Русский народ в битве цивилизаций | страница 52
Ломке подверглись и семейные, родственные связи. В наиболее радикальных социалистических программах, начиная с Платона, планировалось уничтожение семьи, брака и общественное воспитание детей. В СССР такие меры никогда не осуществлялись. Но в 1930-е годы в газетах многократно появлялись отречения от арестованных родственников: отца, сына, брата. Тем самым внушалось, что подчиненность человека государству должна быть сильнее любых родственных связей, голоса крови. Именно за это и был так прославлен Павлик Морозов. О нем не просто скорбели как об убитом ребенке. Он прославлялся как герой, потому что поплатился своей только еще начинавшейся жизнью за подвиг, утверждавший новые моральные нормы: донос на отца-«вредителя».
Коллективизация для крестьянства была более радикальным переломом, чем революция 1917 года. Она разрушила многотысячелетнюю культуру и бесконечно уменьшила возможности выбора разных путей в будущее для народа.

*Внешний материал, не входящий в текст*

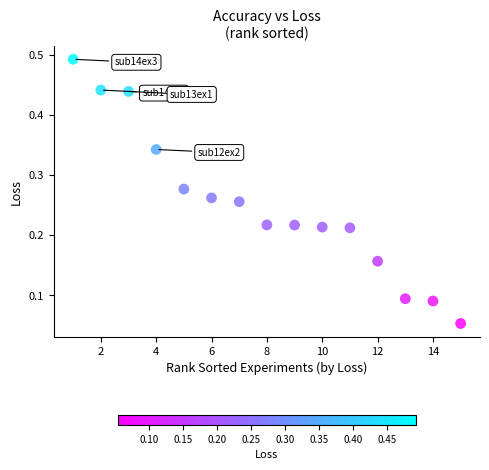

What is the range of X values (max minus min)?

14.0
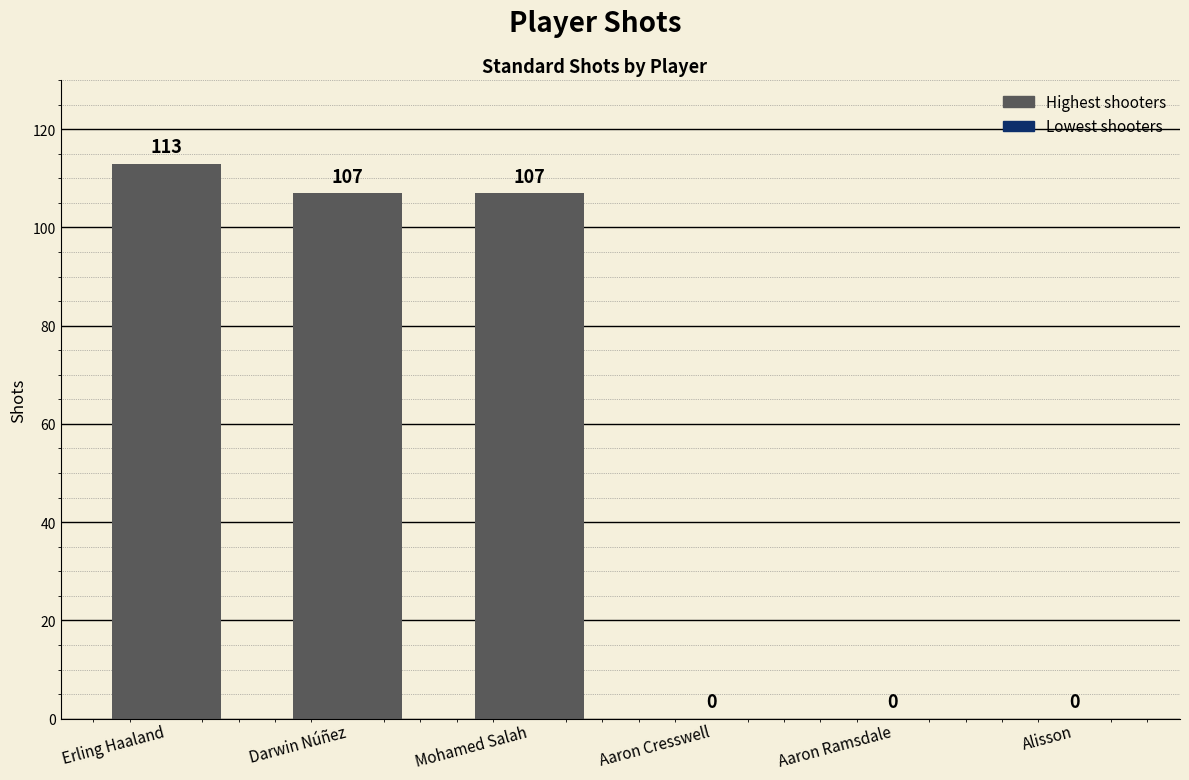

Which category has the highest value across all series?

Erling Haaland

С этой точки зрения Сталин очень точно применил к ней термин «великий перелом». Так ее воспринял, например, и Н. Клюев. Он был арестован в 1934 году и на допросе показал: «Окончательно рушит основы и красоту той русской народной жизни, певцом которой я был, проводимая коммунистической партией коллективизация. Я воспринимаю коллективизацию с мистическим ужасом, как бесовское наваждение». В его деле сохранилось стихотворение «Песня Гамаюна», в котором говорится:
К нам вести горькие пришли, Что больше нет родной земли. И Север — лебедь ледянойИстек бездомною волной, Оповещая корабли, Что больше нет родной земли!
С другой стороны, и Сталин, по-видимому, осознавал какой-то роковой, поворотный характер коллективизации. В воспоминаниях о Второй мировой войне Черчилль рассказывает, что во время визита в Москву в августе 1942 года между ним и Сталиным произошел такой разговор. Черчилль: «Скажите, напряжение, вызванное войной, было столь же тяжелым для вас, как при проведении коллективизации?» Сталин: «Политика коллективизации — это была чудовищная борьба». Черчилль: «Я думаю, вам было тяжело, так как вы имели дело не с тысячью помещиков или аристократов, а с миллионами маленьких людей». Сталин: «Десять миллионов (он показал на пальцах, подняв руки). Это было страшно. Это продолжалось четыре года <„.>. Это было очень тяжело и трудно, но абсолютно необходимо». Черчилль: «Что же произошло?» (С «кулаками».) Сталин: «Многие согласились вступить в колхозы, некоторым была предоставлена своя земля в провинции Томск или провинции Иркутск и даже севернее, но большинство оказалось очень непопулярными и были убиты своими батраками».